*Exercise goal*. Please rewrite the lines between the line holding "investment to enhance or maintain a" and the line holding "resources or to protect public health.", inclusive, renaming "legislation" to "law" and keeping everything else the same.
** Exercise inputs follows **
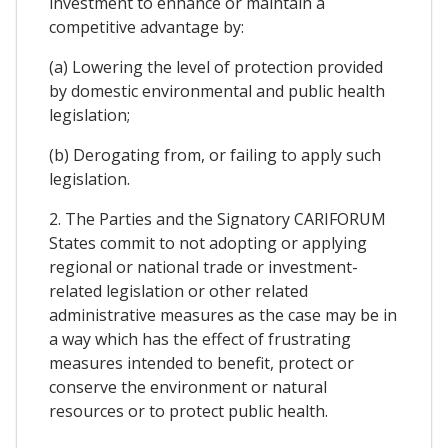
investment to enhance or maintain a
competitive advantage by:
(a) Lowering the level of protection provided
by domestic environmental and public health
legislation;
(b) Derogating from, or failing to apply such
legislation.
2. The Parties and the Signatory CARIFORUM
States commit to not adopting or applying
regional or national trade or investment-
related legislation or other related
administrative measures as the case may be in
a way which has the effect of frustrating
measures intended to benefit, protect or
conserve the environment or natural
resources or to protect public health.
** End of Exercise inputs **
** Exercise inputs follows **
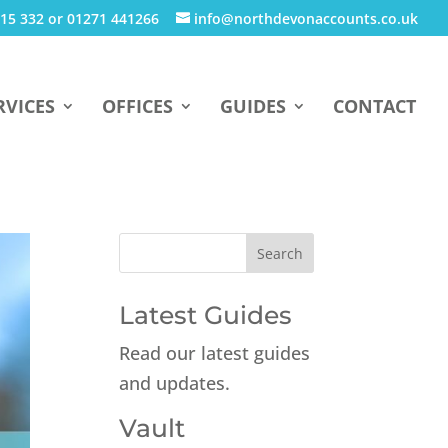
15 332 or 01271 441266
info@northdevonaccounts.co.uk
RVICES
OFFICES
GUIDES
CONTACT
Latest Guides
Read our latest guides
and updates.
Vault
** End of Exercise inputs **
*Result of this task*.
investment to enhance or maintain a
competitive advantage by:
(a) Lowering the level of protection provided
by domestic environmental and public health
law;
(b) Derogating from, or failing to apply such
law.
2. The Parties and the Signatory CARIFORUM
States commit to not adopting or applying
regional or national trade or investment-
related law or other related
administrative measures as the case may be in
a way which has the effect of frustrating
measures intended to benefit, protect or
conserve the environment or natural
resources or to protect public health.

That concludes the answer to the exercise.